Looking ahead, we have lots of plans for 2013 and beyond, fund raising permitting. There is no shortage of ideas but we need to be ambitious in developing the kind of plans that will attract serious levels of support. With that in mind, we are very lucky to be working with Alan Thomson, a well-respected figure on the D&G arts scene. He took over the organization of our extremely successful international conference last month: ‘Russia: Lessons and Legacy’. He is now helping us broaden our horizons,  applying to take part in Creative Scotland and Scottish Natural Heritage’s ‘Open Country’ scheme, Day of the Region 2013 and to  apply for Creative Scotland’s Creative Places’ award in 2014.

So we have a double strategy. In the immediate term we want to put on a growing number of events. The first of this we hope will be an event centred on crime fiction – Murder in Moffat is the provisional title, for next  Spring. Scottish  Crime Fiction is becoming –like Scandinavian Crime Fiction- an important and identifiable category of writing. Our major task is to find the funds to make it possible. At the same time we are we are aiming to consolidate our partnership with the Russian state library for foreign publications (a result of ‘Russia: Lessons and Legacy ) The collaboration will play an active role in the UK Year of Russian Culture and Language in 2014. It celebrates  the 400thanniversary the building of the Globe Theatre and the 450th of Shakespeare’s death. All parts of the United Kingdom will be involved and we hope, working with The British Council, to make a significant contribution to the celebrations in Scotland. We shall use this activity a major part of our Creative Places application.
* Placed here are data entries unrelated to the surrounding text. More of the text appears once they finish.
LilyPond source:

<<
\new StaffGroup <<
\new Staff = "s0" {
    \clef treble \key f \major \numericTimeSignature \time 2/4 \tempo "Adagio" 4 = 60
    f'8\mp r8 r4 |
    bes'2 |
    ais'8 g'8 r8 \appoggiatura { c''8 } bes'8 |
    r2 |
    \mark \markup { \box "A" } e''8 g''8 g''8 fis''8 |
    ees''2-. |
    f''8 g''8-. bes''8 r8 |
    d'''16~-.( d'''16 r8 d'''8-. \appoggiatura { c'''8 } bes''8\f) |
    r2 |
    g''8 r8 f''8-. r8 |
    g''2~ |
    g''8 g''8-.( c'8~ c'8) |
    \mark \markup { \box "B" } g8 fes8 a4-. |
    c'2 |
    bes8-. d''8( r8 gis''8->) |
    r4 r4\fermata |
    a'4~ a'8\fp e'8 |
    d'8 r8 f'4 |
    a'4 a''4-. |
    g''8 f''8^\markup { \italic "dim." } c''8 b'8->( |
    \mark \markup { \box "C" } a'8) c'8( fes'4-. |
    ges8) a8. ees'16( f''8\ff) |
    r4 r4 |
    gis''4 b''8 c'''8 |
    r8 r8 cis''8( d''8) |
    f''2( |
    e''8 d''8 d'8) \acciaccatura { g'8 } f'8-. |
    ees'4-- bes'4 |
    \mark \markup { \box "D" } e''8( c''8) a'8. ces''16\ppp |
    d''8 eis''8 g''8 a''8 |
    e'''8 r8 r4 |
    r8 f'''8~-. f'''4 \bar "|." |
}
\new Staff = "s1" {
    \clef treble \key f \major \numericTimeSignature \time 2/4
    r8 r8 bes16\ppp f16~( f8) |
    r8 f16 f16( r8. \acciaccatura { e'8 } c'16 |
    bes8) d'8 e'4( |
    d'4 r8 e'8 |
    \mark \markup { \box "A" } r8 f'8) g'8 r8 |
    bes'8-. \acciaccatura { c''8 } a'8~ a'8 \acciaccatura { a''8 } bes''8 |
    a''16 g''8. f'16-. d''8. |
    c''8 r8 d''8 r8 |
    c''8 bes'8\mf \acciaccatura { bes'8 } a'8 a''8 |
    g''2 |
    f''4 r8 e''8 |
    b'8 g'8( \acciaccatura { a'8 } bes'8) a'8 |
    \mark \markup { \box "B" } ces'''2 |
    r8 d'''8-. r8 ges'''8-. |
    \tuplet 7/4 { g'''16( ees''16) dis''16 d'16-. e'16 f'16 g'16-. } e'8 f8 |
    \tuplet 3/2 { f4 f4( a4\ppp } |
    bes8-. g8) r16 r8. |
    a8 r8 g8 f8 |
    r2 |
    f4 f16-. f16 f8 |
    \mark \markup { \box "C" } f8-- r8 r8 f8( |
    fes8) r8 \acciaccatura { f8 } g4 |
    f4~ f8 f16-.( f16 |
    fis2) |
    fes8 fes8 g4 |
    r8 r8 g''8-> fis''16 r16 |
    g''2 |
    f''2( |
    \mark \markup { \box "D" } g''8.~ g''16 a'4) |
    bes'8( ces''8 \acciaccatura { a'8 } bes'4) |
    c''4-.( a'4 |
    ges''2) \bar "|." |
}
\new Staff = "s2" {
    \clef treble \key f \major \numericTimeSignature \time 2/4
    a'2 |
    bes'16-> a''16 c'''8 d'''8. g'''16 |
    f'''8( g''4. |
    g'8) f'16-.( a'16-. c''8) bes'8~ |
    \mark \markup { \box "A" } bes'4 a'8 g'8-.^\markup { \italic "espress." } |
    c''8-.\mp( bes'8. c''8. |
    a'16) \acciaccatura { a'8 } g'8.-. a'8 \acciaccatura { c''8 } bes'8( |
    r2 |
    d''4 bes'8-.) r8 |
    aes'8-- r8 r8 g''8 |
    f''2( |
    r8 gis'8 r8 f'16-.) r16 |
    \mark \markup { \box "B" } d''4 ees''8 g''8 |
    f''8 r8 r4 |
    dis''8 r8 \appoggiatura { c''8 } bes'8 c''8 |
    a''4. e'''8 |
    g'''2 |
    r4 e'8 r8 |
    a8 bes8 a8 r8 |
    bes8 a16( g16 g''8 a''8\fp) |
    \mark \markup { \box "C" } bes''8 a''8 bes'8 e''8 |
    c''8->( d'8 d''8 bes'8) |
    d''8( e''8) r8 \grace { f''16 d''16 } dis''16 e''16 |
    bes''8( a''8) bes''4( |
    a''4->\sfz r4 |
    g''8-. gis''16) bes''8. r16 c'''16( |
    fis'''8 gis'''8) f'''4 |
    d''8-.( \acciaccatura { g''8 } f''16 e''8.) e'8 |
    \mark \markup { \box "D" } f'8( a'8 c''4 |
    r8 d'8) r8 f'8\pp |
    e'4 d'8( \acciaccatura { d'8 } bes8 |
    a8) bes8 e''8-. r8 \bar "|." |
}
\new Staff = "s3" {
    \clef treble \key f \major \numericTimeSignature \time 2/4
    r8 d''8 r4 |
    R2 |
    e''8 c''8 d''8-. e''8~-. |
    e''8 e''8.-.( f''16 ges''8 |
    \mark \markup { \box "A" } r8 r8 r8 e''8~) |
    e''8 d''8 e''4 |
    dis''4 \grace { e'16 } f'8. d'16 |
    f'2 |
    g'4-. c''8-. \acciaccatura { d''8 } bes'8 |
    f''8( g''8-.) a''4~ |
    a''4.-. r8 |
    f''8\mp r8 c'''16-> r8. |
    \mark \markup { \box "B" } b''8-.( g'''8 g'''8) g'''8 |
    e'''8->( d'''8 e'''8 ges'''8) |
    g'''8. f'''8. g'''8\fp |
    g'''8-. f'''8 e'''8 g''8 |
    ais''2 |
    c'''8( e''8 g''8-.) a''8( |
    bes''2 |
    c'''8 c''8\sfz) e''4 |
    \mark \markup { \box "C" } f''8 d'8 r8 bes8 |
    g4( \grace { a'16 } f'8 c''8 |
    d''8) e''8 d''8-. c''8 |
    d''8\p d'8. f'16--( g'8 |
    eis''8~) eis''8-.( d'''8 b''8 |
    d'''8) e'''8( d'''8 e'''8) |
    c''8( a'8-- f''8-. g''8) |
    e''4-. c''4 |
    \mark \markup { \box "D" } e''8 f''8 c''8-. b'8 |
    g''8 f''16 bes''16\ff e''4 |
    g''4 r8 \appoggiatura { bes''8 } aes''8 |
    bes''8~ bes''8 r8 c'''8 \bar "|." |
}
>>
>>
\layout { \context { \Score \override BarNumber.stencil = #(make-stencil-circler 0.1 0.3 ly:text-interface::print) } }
All this may seem very ambitious. It is. However,  the lesson of Alistair Moffat’s success with the Borders Book Festival and the development of Wigtown is that big ideas can sometimes be more be more achievable than something more modest. My belief that our great asset is Moffat itself. When we had the Beyond the Garden Gate event, and also ‘Russia: Lessons and Legacy, the speakers were entranced by the town.

This is why we are so anxious to extend our membership, and to bring  together fresh ideas and effective enthusiasm. I stepped into the shoes of Adam Dillon, and it was only then that I realized the opportunity that we have to put Moffat on the big map as a centre of creativity: publishing books, writing books, enthusiastic readers, theatre, music, - and more.